## TASK DETAILS
Rewrite the lines starting at the one containing "İstanbul’da Gram Altın" and ending at the one containing "гідь обзавестися спеціальними таблетками.", swapping "Gram Altın" for "Çeyrek Altın" and changing nothing else. Leave the pictures out of your answer.

Extracted data entries
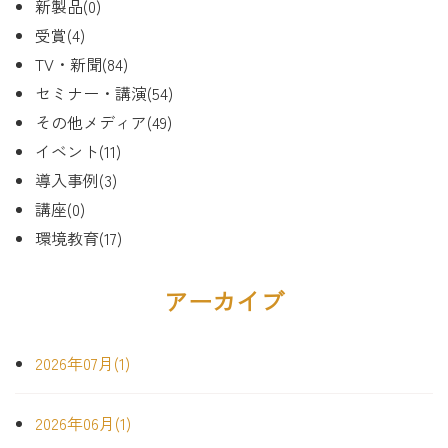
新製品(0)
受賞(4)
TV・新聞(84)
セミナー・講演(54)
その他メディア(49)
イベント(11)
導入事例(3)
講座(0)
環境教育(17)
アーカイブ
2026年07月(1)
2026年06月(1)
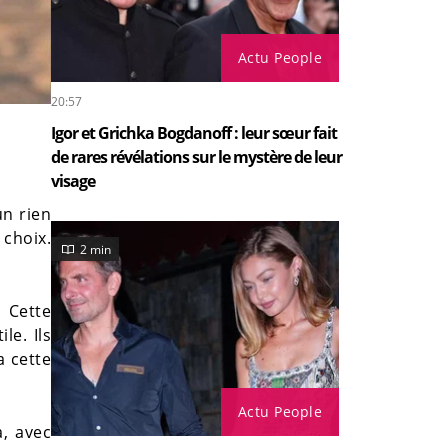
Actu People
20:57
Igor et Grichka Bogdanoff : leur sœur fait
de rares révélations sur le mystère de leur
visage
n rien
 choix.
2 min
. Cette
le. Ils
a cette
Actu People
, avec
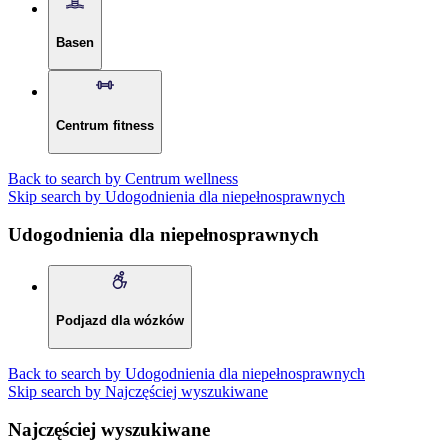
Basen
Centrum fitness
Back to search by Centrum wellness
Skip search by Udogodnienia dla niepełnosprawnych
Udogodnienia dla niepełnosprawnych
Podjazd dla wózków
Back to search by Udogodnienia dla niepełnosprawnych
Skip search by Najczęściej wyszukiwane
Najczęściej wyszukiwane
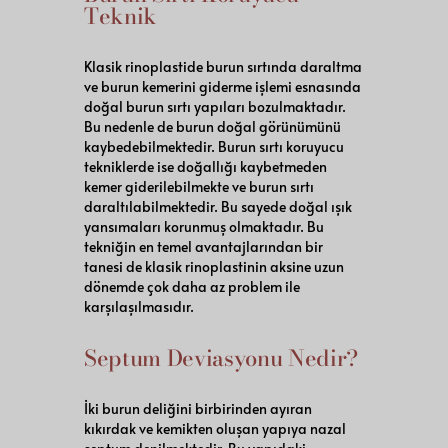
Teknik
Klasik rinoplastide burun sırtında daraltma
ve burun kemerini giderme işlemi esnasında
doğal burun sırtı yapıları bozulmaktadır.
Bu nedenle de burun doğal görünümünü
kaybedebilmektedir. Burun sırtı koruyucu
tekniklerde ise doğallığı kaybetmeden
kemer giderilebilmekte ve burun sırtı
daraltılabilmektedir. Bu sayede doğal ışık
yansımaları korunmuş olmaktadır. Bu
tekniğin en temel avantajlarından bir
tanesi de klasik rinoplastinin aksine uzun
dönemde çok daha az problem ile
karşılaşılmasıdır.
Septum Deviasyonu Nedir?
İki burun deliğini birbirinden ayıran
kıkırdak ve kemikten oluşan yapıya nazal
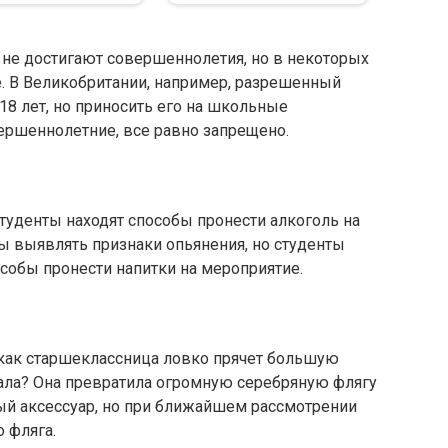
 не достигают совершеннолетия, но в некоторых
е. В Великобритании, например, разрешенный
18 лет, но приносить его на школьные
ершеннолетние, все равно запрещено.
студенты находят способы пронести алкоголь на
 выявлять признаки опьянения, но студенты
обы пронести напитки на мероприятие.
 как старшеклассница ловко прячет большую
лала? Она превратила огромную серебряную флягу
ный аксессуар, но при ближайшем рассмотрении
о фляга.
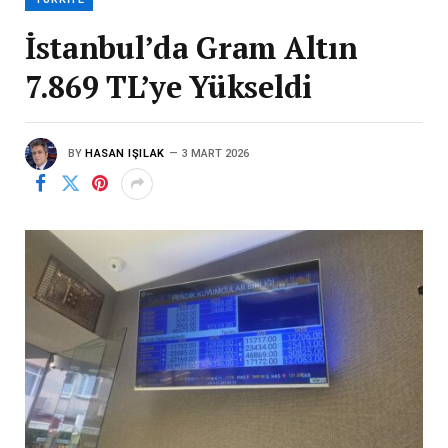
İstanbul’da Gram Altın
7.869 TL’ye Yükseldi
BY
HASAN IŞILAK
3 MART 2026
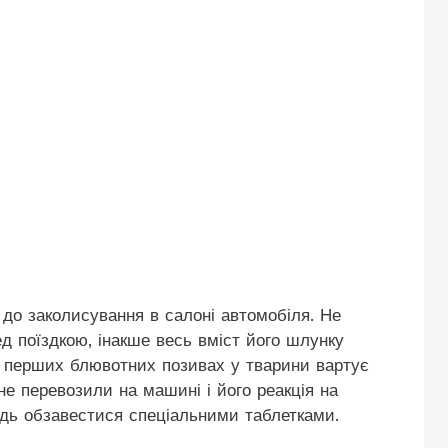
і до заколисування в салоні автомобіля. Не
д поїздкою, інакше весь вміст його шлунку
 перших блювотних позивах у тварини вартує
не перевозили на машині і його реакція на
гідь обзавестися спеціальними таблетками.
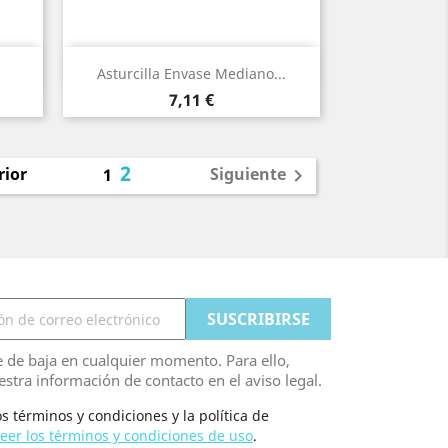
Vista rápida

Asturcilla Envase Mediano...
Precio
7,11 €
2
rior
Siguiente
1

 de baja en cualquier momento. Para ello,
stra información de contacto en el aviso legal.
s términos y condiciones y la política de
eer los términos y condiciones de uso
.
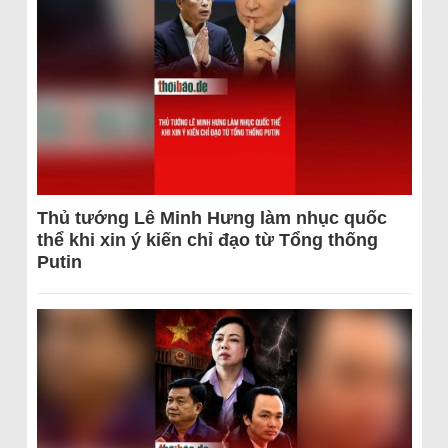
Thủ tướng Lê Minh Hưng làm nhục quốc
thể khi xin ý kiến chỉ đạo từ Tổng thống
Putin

---

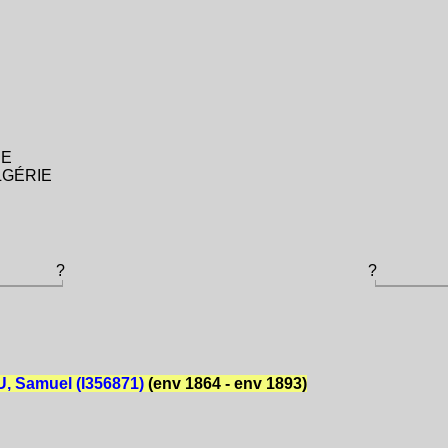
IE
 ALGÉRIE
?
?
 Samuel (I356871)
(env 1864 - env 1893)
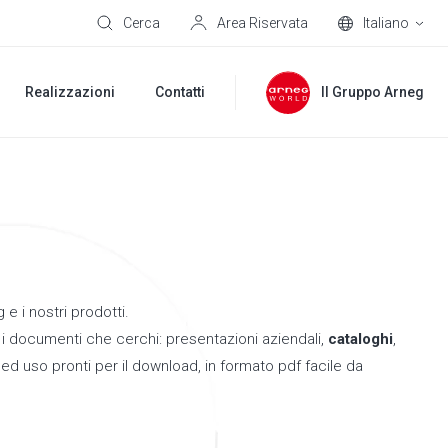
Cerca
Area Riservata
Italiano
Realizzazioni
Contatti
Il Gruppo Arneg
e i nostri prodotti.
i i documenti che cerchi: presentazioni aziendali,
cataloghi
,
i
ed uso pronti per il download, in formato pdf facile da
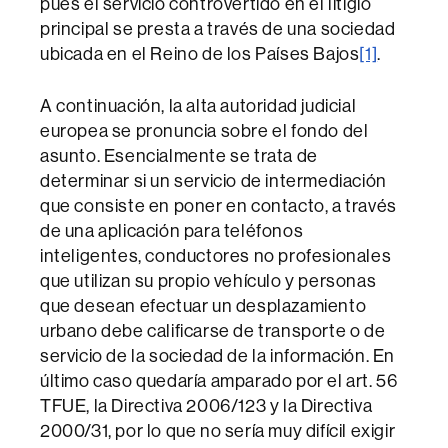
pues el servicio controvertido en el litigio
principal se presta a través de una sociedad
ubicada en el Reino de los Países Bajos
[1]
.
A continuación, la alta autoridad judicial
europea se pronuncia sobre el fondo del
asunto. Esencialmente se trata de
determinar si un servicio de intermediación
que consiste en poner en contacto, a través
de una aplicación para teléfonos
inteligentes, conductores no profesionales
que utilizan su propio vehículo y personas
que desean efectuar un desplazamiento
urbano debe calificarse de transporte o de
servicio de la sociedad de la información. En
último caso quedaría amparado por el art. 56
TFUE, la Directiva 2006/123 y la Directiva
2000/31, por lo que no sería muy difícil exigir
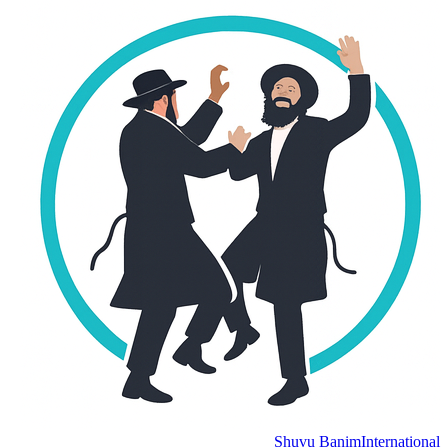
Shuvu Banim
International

--

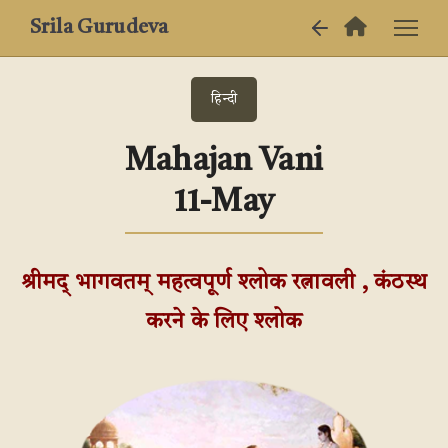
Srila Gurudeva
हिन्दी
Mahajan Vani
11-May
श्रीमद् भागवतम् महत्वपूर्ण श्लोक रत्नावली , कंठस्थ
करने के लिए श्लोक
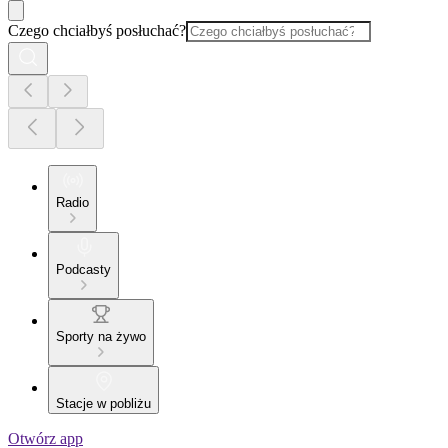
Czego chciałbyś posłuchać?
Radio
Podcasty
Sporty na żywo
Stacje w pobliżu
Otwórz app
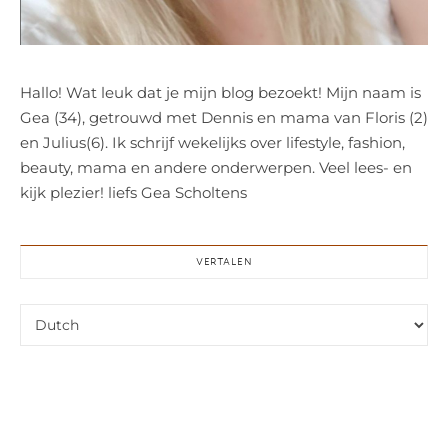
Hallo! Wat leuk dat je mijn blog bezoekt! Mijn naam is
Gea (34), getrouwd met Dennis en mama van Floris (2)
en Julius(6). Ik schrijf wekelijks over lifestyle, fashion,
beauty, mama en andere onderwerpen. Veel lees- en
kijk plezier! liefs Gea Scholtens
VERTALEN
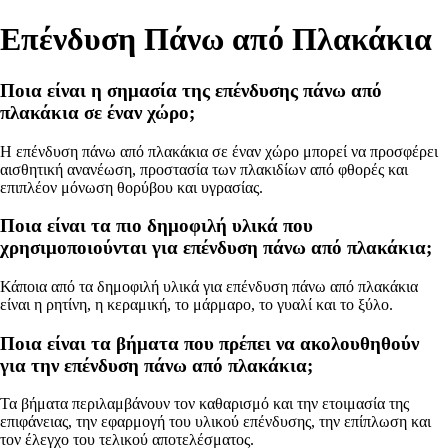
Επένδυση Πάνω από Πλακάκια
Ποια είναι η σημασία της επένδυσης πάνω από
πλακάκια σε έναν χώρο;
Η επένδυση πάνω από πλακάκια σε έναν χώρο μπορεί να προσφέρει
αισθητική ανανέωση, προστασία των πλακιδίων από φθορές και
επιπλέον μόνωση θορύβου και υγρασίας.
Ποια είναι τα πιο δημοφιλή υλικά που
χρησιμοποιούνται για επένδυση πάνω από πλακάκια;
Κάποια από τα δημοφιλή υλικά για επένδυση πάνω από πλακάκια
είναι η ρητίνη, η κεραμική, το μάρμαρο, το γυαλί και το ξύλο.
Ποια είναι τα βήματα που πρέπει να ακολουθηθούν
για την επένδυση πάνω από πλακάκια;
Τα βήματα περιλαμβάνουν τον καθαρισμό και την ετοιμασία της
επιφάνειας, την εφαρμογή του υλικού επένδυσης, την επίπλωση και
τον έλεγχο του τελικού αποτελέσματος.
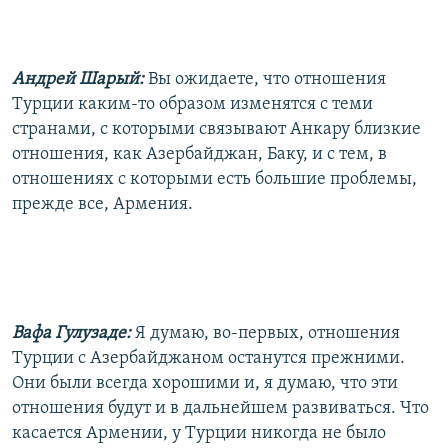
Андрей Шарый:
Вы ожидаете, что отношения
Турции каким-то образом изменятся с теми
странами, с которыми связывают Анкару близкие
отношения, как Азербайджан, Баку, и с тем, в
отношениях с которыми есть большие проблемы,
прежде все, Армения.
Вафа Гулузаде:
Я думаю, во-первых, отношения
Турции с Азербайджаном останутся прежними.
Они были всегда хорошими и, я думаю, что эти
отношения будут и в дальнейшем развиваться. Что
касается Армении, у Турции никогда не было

## SOLVED EXERCISE
İstanbul’da Çeyrek Altın
7.869 TL’ye Yükseldi
BY
HASAN IŞILAK
3 MART 2026
і до заколисування в салоні автомобіля. Не
д поїздкою, інакше весь вміст його шлунку
 перших блювотних позивах у тварини вартує
не перевозили на машині і його реакція на
гідь обзавестися спеціальними таблетками.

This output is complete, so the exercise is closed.